Nonetheless he stood as and where he was, neither concealed nor conspicuous, and as ever allowed events to pursue their natural course. Few of the rank-and-file soldiery noticed him as they strode along, being preoccupied with the warmth of the day and the weight of their equipment, but two or three of the officers favored him with inquisitive glances. However, they paid no special attention to the sight of this little man in a black cloak, and likely, a mile or two beyond, the recollection of him would be dismissed altogether from their minds.
That was customary, and to be expected. Few folk recognized the traveller in black nowadays, unless they were enchanters of great skill and could detect the uniqueness of one who had many names but a single nature, or perhaps if they were learned in curious arts and aware of the significance of the conjunction of the four pla
nets presently ornamenting the southern sky in a highly specific pattern.
But there had been changes, and those who recognized him now were exceptional.
The journeys the traveller had made had long surpassed the possibility of being counted.
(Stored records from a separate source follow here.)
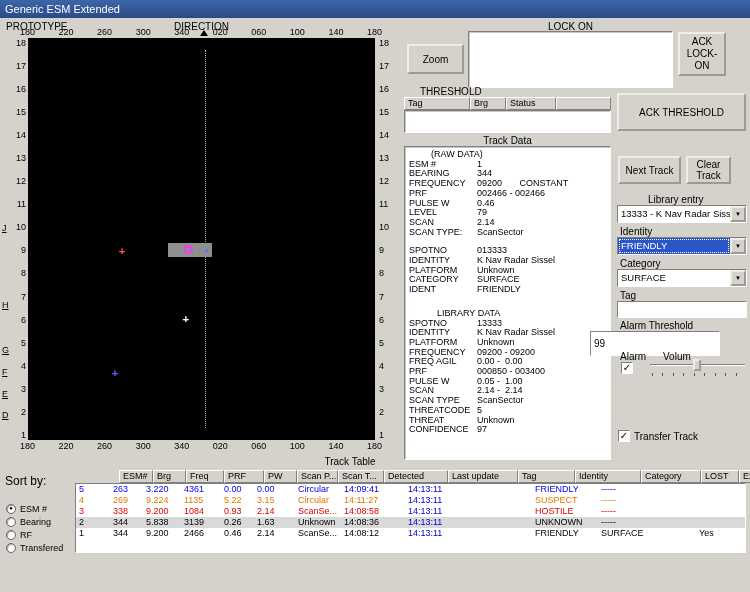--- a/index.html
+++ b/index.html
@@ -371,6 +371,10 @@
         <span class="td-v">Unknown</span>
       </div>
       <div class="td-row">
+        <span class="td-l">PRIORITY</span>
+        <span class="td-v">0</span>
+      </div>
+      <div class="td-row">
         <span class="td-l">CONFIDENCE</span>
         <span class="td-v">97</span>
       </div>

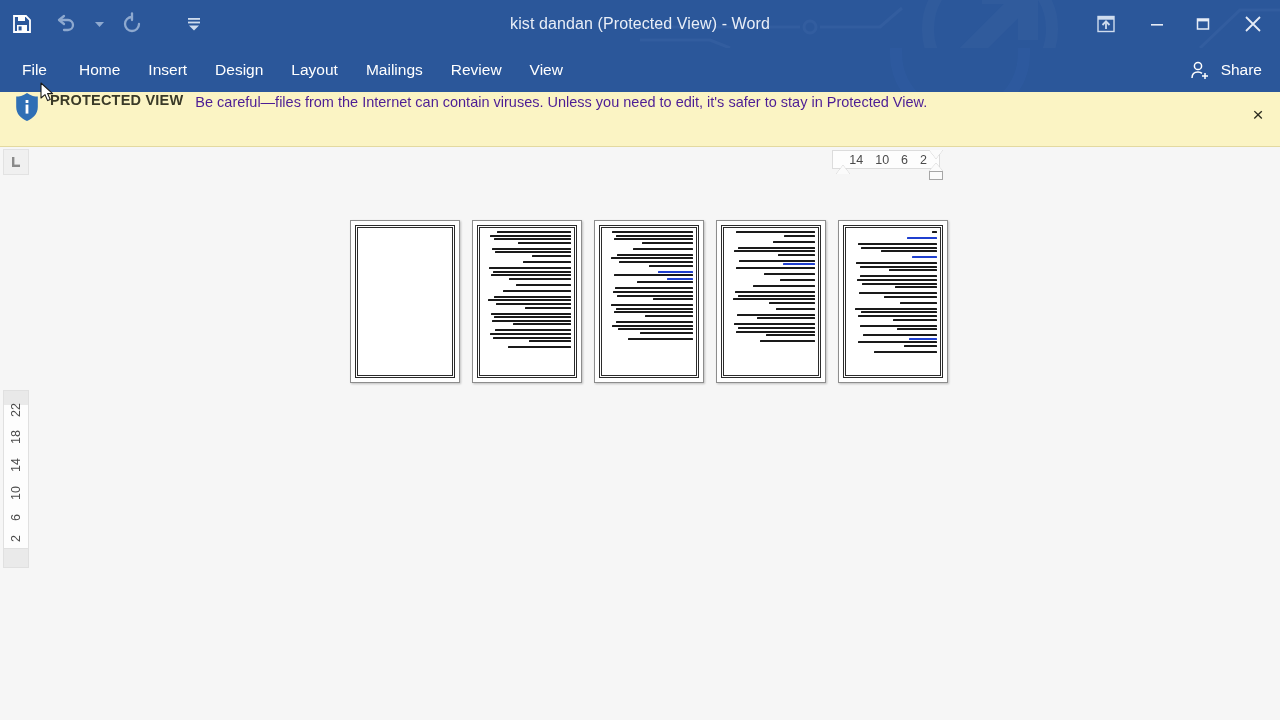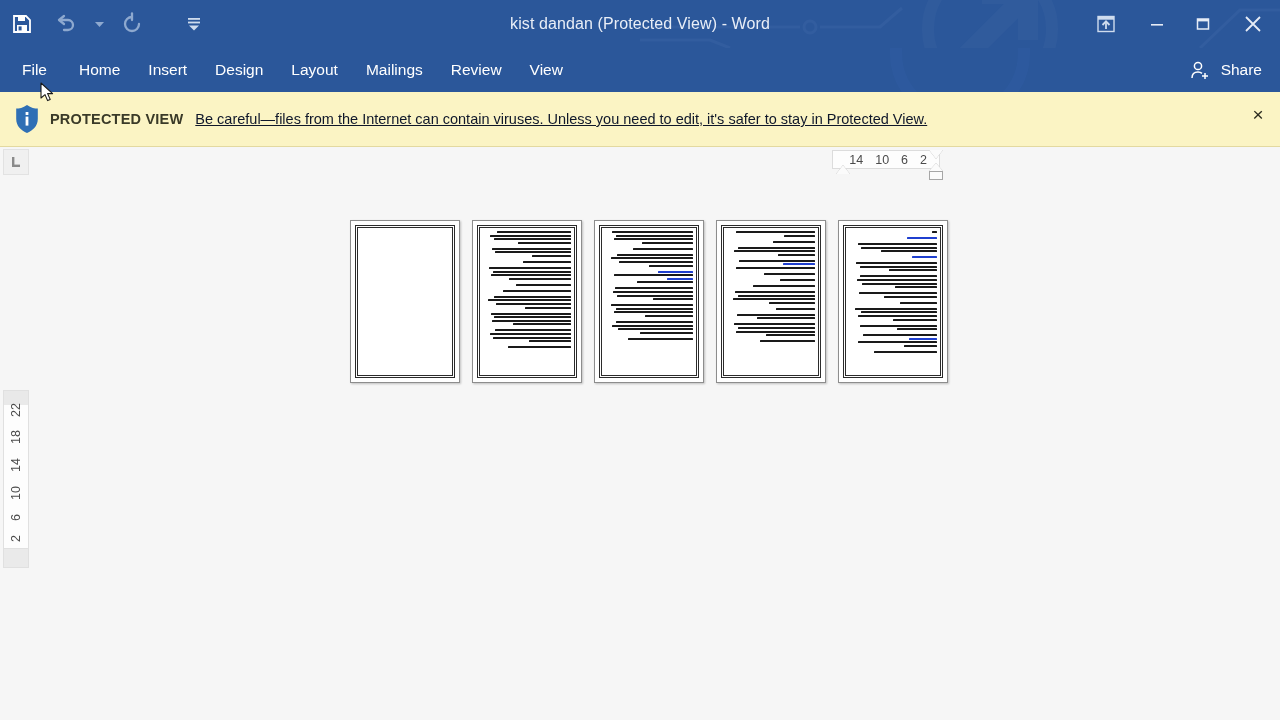--- a/index.html
+++ b/index.html
@@ -67,7 +67,7 @@
   .pvbar {
     position: absolute; left: 0; top: 92px; width: 1280px; height: 55px;
     background: #fbf4c4; border-bottom: 1px solid #e3d9a0;
-    display: flex; align-items: center;
+    display: flex; 
   }
   .pv-icon { margin-left: 10px; width: 34px; display: flex; justify-content: center; }
   .pv-label {

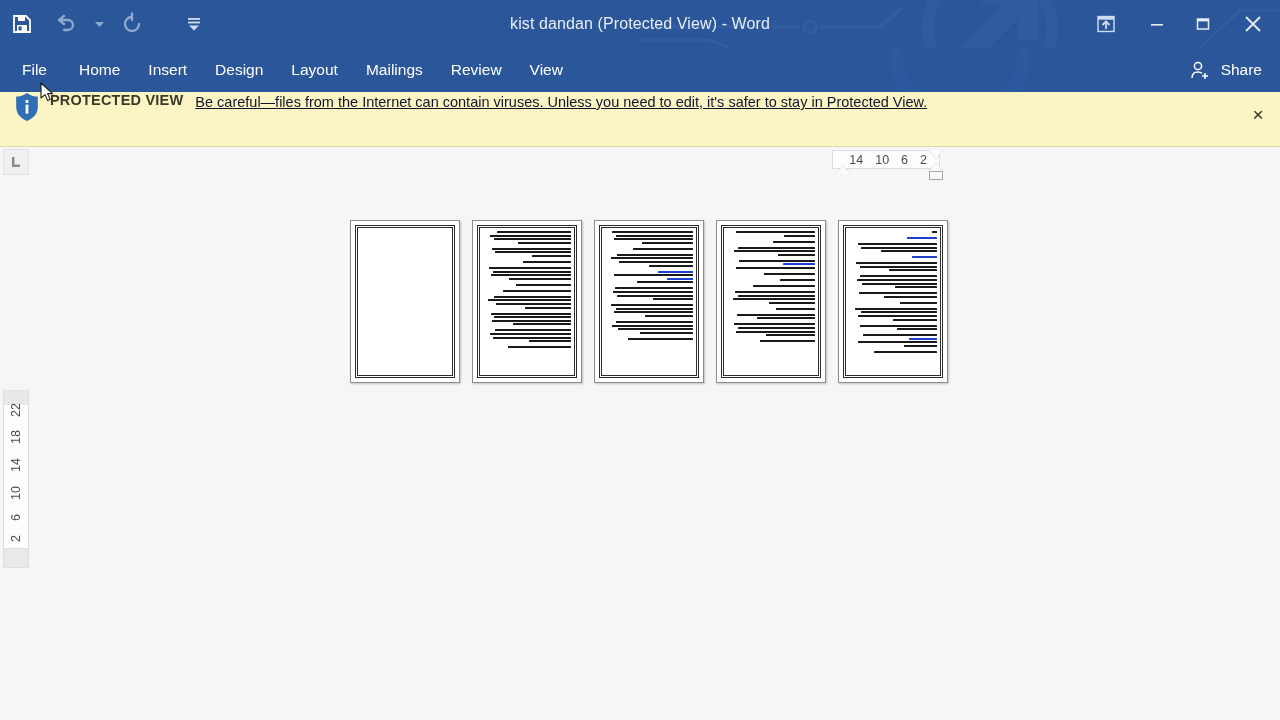--- a/index.html
+++ b/index.html
@@ -75,8 +75,8 @@
     margin-left: 6px; white-space: nowrap;
   }
   .pv-text {
-    margin-left: 12px; color: #0f172a; font-size: 14.5px;
-    line-height: 20px; width: 855px; text-decoration: underline;
+    margin-left: 12px; color: #4c1d95; font-size: 14.5px;
+    line-height: 20px; width: 855px;
   }
   .pv-enable {
     position: absolute; right: 42px; top: 13px;

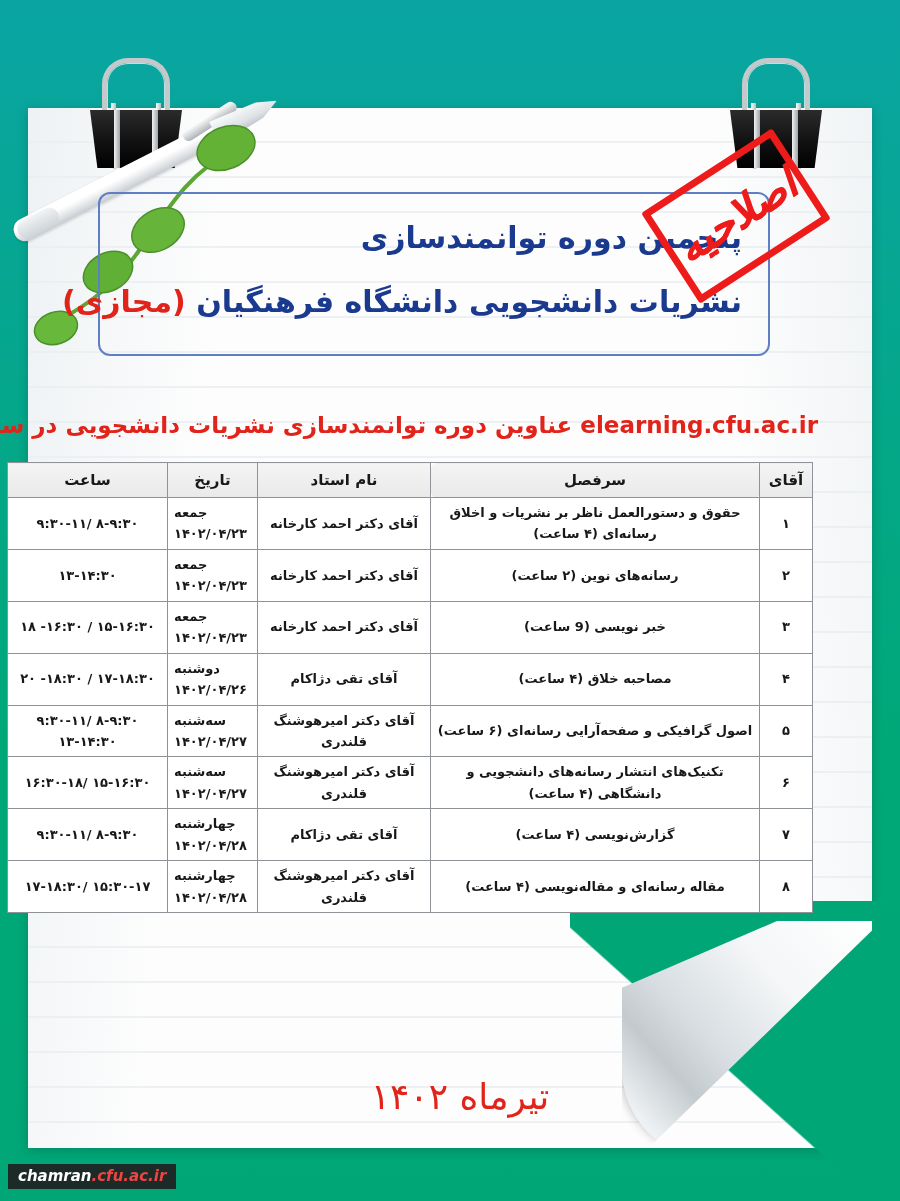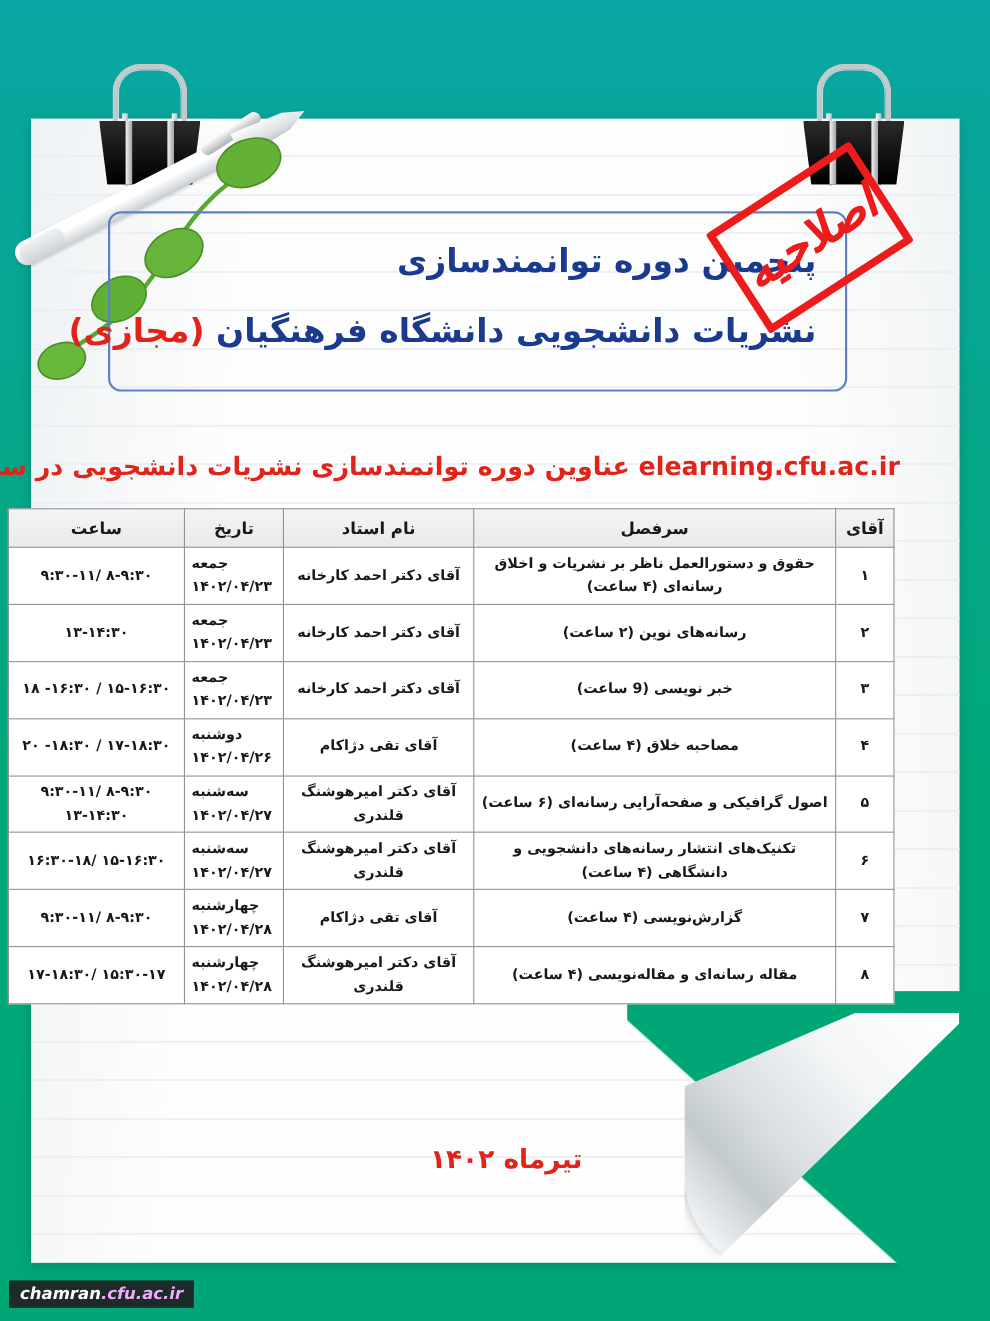--- a/index.html
+++ b/index.html
@@ -282,12 +282,12 @@
   .footer-date {
     position: absolute;
     left: 330px;
-    top: 1040px;
+    top: 1076px;
     width: 260px;
     text-align: center;
     color: #e2231a;
-    font-size: 24px;
-    font-weight: bold;
+    font-size: 36px;
+    font-weight: normal;
     direction: rtl;
   }
   .logo-block {

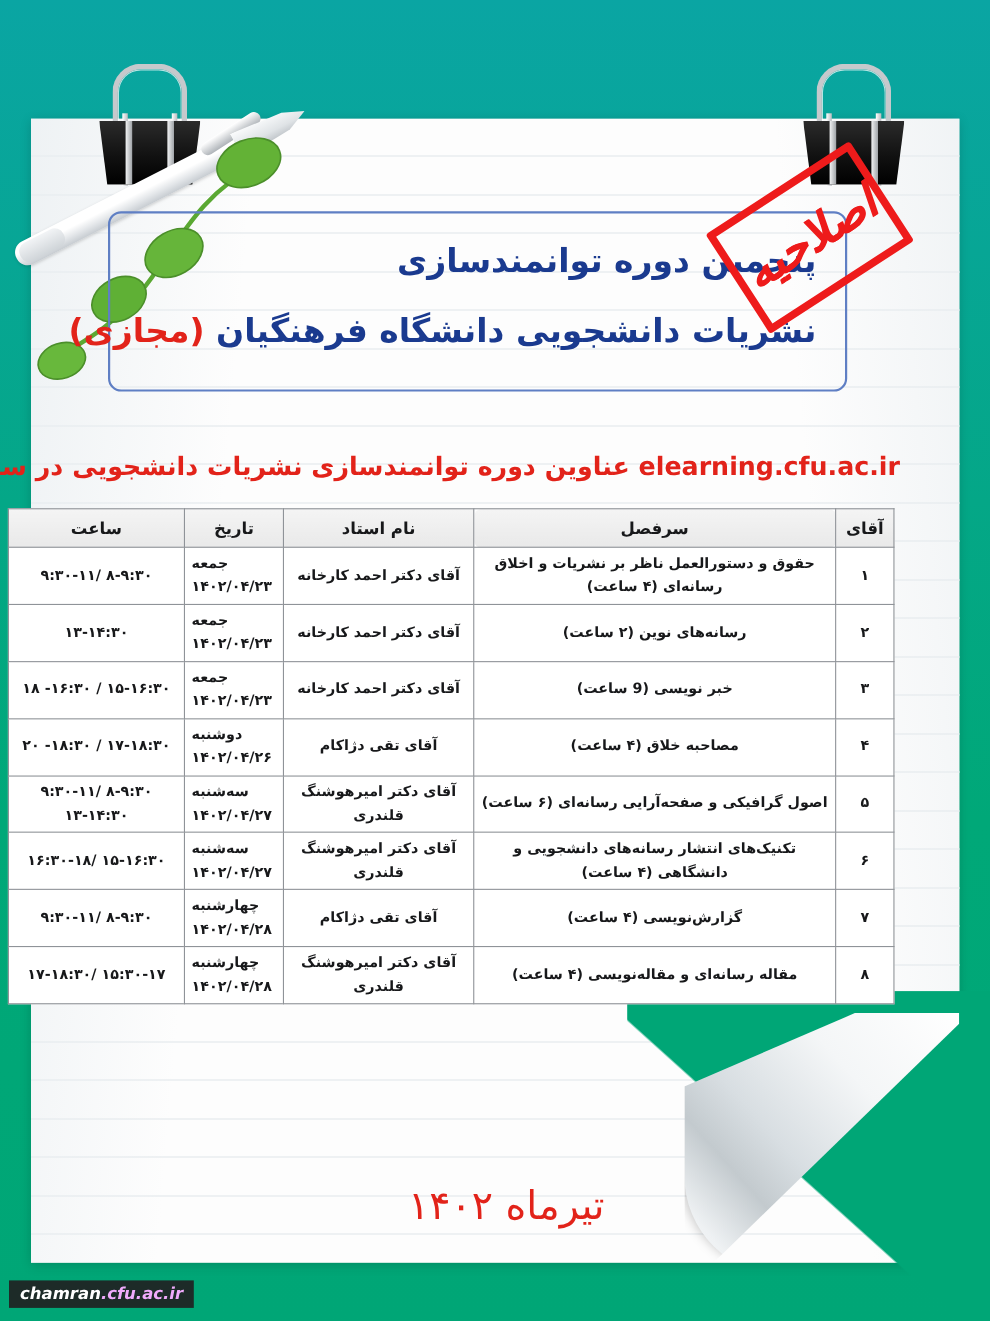--- a/index.html
+++ b/index.html
@@ -325,7 +325,7 @@
     white-space: nowrap;
   }
   .wm-a { color: #ffffff; }
-  .wm-b { color: #f0abfc; }
+  .wm-b { color: #ef4444; }
 </style>
 </head>
 <body>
Most of them, moreover, were indistinguishable – not because the same events transpired during each or all, but because they were so unalike as to be similar. A little by a little earnests of his eventual triumph were being borne upon him. Perhaps the loss of Ryovora into time had marked the pivotal moment; however that might be, the fact was incontestable. Soon, as the black-garbed traveller counted soonness, all things would have but one nature. He would be unique no more, and time would have a stop. Whereupon …
Release.
Watching the purposeful progress of the army, the traveller considered that notion with faint surprise. It had never previously crossed his mind. But, clearly, it would be a wise and kindly provision by the One who had assigned him his mission if his single nature should include the capacity of growing weary, so that in his instant of accomplishment he might surrender to oblivion with good grace.
That climax, though, still needed to be worked towards. He waited while the rear-guard of the army passed, slow commissary wagons drawn by mules, bumping on the rough track; then, when the drumbeats died in the distance, their last faint reverberation given back by the hills like the failing pulse of a sick giant, he stirred himself to continue on his way.
It was not until he came, somewhat later, to Erminvale that he realized, weary or no, he must yet contend with vastly subtle forces ranged against him.